Work order: The task calls for every line of the data to be retyped exactly.

-------- The records --------

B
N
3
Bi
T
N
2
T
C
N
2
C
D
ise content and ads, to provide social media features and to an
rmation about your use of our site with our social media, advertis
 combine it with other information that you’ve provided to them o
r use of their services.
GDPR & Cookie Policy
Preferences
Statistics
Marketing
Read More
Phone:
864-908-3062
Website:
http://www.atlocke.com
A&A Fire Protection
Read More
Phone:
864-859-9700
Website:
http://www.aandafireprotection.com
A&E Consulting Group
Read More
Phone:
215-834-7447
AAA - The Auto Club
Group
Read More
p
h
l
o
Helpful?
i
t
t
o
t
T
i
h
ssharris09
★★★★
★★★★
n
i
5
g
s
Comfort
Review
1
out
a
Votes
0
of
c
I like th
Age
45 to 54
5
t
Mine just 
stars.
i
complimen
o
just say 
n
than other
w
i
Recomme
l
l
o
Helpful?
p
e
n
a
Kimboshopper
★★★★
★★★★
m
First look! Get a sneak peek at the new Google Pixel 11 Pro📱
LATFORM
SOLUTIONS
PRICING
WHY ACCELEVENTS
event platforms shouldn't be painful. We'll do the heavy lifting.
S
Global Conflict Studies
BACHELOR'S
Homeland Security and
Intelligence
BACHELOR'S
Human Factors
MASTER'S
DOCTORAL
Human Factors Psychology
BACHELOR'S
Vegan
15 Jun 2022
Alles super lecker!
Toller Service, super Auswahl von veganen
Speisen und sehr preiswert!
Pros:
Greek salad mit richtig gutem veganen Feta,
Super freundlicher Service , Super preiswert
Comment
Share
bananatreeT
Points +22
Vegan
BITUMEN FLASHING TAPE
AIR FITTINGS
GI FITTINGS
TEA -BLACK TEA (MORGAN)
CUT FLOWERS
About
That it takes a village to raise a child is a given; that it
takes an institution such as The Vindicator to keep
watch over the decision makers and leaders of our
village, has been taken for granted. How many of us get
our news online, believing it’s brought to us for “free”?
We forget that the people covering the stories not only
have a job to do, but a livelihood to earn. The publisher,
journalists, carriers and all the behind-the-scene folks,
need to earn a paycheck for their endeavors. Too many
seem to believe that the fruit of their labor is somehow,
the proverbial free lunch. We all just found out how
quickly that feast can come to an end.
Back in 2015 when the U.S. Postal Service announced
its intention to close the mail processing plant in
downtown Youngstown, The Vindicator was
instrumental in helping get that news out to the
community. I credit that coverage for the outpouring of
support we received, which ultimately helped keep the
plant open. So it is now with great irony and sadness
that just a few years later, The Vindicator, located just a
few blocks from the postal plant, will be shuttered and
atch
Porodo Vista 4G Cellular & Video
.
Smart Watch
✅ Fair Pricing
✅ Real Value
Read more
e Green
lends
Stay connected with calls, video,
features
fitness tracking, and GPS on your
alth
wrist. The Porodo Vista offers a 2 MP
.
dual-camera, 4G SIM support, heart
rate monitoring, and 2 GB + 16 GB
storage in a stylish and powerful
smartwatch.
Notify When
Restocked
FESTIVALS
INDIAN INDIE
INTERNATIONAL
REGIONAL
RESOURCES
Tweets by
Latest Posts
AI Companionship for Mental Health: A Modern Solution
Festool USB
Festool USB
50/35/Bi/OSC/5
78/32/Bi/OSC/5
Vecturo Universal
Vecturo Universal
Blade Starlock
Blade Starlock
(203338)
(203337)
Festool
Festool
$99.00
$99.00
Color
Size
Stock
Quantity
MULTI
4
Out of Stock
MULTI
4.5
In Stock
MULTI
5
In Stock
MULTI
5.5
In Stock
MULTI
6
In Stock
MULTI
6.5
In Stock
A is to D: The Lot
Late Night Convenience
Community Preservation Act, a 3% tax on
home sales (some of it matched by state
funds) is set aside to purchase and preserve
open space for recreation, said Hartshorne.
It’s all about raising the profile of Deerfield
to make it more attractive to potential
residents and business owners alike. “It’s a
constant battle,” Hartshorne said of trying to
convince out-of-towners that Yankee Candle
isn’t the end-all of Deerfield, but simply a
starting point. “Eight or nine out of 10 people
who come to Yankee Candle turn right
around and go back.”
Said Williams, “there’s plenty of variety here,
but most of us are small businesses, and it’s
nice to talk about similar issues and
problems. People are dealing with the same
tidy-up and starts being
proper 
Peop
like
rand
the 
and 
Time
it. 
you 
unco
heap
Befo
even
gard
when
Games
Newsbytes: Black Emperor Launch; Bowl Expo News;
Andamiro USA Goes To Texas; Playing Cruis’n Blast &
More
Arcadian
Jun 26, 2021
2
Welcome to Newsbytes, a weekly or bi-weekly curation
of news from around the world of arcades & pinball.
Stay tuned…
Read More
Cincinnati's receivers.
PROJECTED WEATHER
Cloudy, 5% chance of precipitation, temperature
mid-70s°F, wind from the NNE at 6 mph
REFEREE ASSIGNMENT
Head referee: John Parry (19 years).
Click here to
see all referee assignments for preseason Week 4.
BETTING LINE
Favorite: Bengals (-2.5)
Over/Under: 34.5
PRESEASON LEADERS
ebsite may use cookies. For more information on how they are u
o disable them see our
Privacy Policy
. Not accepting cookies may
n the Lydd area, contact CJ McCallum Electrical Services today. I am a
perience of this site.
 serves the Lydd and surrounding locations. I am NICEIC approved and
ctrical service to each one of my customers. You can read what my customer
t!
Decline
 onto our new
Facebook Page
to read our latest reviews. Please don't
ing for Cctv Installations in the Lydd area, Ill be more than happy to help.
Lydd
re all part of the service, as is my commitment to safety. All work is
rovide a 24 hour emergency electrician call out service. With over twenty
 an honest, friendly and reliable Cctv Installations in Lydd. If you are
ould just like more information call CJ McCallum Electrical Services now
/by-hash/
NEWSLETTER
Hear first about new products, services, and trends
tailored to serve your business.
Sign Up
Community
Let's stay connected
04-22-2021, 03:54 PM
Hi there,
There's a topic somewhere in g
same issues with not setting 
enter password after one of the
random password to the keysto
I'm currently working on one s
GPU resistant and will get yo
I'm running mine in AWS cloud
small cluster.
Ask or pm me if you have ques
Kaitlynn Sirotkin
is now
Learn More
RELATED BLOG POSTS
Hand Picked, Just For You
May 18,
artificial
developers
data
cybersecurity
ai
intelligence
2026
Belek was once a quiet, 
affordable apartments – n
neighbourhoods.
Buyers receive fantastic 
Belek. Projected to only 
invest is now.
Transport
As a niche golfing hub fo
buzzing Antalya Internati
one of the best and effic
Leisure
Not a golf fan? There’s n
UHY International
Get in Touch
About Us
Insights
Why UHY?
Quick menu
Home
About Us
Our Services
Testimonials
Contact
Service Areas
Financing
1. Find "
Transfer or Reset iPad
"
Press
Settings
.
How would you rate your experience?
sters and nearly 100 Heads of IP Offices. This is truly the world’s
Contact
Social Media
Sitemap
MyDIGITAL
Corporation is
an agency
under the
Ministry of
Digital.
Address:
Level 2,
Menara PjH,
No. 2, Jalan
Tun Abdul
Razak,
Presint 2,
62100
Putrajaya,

--------

Answer section:
B
N
3
Bi
T
N
2
T
C
N
2
C
D
ise content and ads, to provide social media features and to an
rmation about your use of our site with our social media, advertis
 combine it with other information that you’ve provided to them o
r use of their services.
GDPR & Cookie Policy
Preferences
Statistics
Marketing
Read More
Phone:
864-908-3062
Website:
http://www.atlocke.com
A&A Fire Protection
Read More
Phone:
864-859-9700
Website:
http://www.aandafireprotection.com
A&E Consulting Group
Read More
Phone:
215-834-7447
AAA - The Auto Club
Group
Read More
p
h
l
o
Helpful?
i
t
t
o
t
T
i
h
ssharris09
★★★★
★★★★
n
i
5
g
s
Comfort
Review
1
out
a
Votes
0
of
c
I like th
Age
45 to 54
5
t
Mine just 
stars.
i
complimen
o
just say 
n
than other
w
i
Recomme
l
l
o
Helpful?
p
e
n
a
Kimboshopper
★★★★
★★★★
m
First look! Get a sneak peek at the new Google Pixel 11 Pro📱
LATFORM
SOLUTIONS
PRICING
WHY ACCELEVENTS
event platforms shouldn't be painful. We'll do the heavy lifting.
S
Global Conflict Studies
BACHELOR'S
Homeland Security and
Intelligence
BACHELOR'S
Human Factors
MASTER'S
DOCTORAL
Human Factors Psychology
BACHELOR'S
Vegan
15 Jun 2022
Alles super lecker!
Toller Service, super Auswahl von veganen
Speisen und sehr preiswert!
Pros:
Greek salad mit richtig gutem veganen Feta,
Super freundlicher Service , Super preiswert
Comment
Share
bananatreeT
Points +22
Vegan
BITUMEN FLASHING TAPE
AIR FITTINGS
GI FITTINGS
TEA -BLACK TEA (MORGAN)
CUT FLOWERS
About
That it takes a village to raise a child is a given; that it
takes an institution such as The Vindicator to keep
watch over the decision makers and leaders of our
village, has been taken for granted. How many of us get
our news online, believing it’s brought to us for “free”?
We forget that the people covering the stories not only
have a job to do, but a livelihood to earn. The publisher,
journalists, carriers and all the behind-the-scene folks,
need to earn a paycheck for their endeavors. Too many
seem to believe that the fruit of their labor is somehow,
the proverbial free lunch. We all just found out how
quickly that feast can come to an end.
Back in 2015 when the U.S. Postal Service announced
its intention to close the mail processing plant in
downtown Youngstown, The Vindicator was
instrumental in helping get that news out to the
community. I credit that coverage for the outpouring of
support we received, which ultimately helped keep the
plant open. So it is now with great irony and sadness
that just a few years later, The Vindicator, located just a
few blocks from the postal plant, will be shuttered and
atch
Porodo Vista 4G Cellular & Video
.
Smart Watch
✅ Fair Pricing
✅ Real Value
Read more
e Green
lends
Stay connected with calls, video,
features
fitness tracking, and GPS on your
alth
wrist. The Porodo Vista offers a 2 MP
.
dual-camera, 4G SIM support, heart
rate monitoring, and 2 GB + 16 GB
storage in a stylish and powerful
smartwatch.
Notify When
Restocked
FESTIVALS
INDIAN INDIE
INTERNATIONAL
REGIONAL
RESOURCES
Tweets by
Latest Posts
AI Companionship for Mental Health: A Modern Solution
Festool USB
Festool USB
50/35/Bi/OSC/5
78/32/Bi/OSC/5
Vecturo Universal
Vecturo Universal
Blade Starlock
Blade Starlock
(203338)
(203337)
Festool
Festool
$99.00
$99.00
Color
Size
Stock
Quantity
MULTI
4
Out of Stock
MULTI
4.5
In Stock
MULTI
5
In Stock
MULTI
5.5
In Stock
MULTI
6
In Stock
MULTI
6.5
In Stock
A is to D: The Lot
Late Night Convenience
Community Preservation Act, a 3% tax on
home sales (some of it matched by state
funds) is set aside to purchase and preserve
open space for recreation, said Hartshorne.
It’s all about raising the profile of Deerfield
to make it more attractive to potential
residents and business owners alike. “It’s a
constant battle,” Hartshorne said of trying to
convince out-of-towners that Yankee Candle
isn’t the end-all of Deerfield, but simply a
starting point. “Eight or nine out of 10 people
who come to Yankee Candle turn right
around and go back.”
Said Williams, “there’s plenty of variety here,
but most of us are small businesses, and it’s
nice to talk about similar issues and
problems. People are dealing with the same
tidy-up and starts being
proper 
Peop
like
rand
the 
and 
Time
it. 
you 
unco
heap
Befo
even
gard
when
Games
Newsbytes: Black Emperor Launch; Bowl Expo News;
Andamiro USA Goes To Texas; Playing Cruis’n Blast &
More
Arcadian
Jun 26, 2021
2
Welcome to Newsbytes, a weekly or bi-weekly curation
of news from around the world of arcades & pinball.
Stay tuned…
Read More
Cincinnati's receivers.
PROJECTED WEATHER
Cloudy, 5% chance of precipitation, temperature
mid-70s°F, wind from the NNE at 6 mph
REFEREE ASSIGNMENT
Head referee: John Parry (19 years).
Click here to
see all referee assignments for preseason Week 4.
BETTING LINE
Favorite: Bengals (-2.5)
Over/Under: 34.5
PRESEASON LEADERS
ebsite may use cookies. For more information on how they are u
o disable them see our
Privacy Policy
. Not accepting cookies may
n the Lydd area, contact CJ McCallum Electrical Services today. I am a
perience of this site.
 serves the Lydd and surrounding locations. I am NICEIC approved and
ctrical service to each one of my customers. You can read what my customer
t!
Decline
 onto our new
Facebook Page
to read our latest reviews. Please don't
ing for Cctv Installations in the Lydd area, Ill be more than happy to help.
Lydd
re all part of the service, as is my commitment to safety. All work is
rovide a 24 hour emergency electrician call out service. With over twenty
 an honest, friendly and reliable Cctv Installations in Lydd. If you are
ould just like more information call CJ McCallum Electrical Services now
/by-hash/
NEWSLETTER
Hear first about new products, services, and trends
tailored to serve your business.
Sign Up
Community
Let's stay connected
04-22-2021, 03:54 PM
Hi there,
There's a topic somewhere in g
same issues with not setting 
enter password after one of the
random password to the keysto
I'm currently working on one s
GPU resistant and will get yo
I'm running mine in AWS cloud
small cluster.
Ask or pm me if you have ques
Kaitlynn Sirotkin
is now
Learn More
RELATED BLOG POSTS
Hand Picked, Just For You
May 18,
artificial
developers
data
cybersecurity
ai
intelligence
2026
Belek was once a quiet, 
affordable apartments – n
neighbourhoods.
Buyers receive fantastic 
Belek. Projected to only 
invest is now.
Transport
As a niche golfing hub fo
buzzing Antalya Internati
one of the best and effic
Leisure
Not a golf fan? There’s n
UHY International
Get in Touch
About Us
Insights
Why UHY?
Quick menu
Home
About Us
Our Services
Testimonials
Contact
Service Areas
Financing
1. Find "
Transfer or Reset iPad
"
Press
Settings
.
How would you rate your experience?
sters and nearly 100 Heads of IP Offices. This is truly the world’s
Contact
Social Media
Sitemap
MyDIGITAL
Corporation is
an agency
under the
Ministry of
Digital.
Address:
Level 2,
Menara PjH,
No. 2, Jalan
Tun Abdul
Razak,
Presint 2,
62100
Putrajaya,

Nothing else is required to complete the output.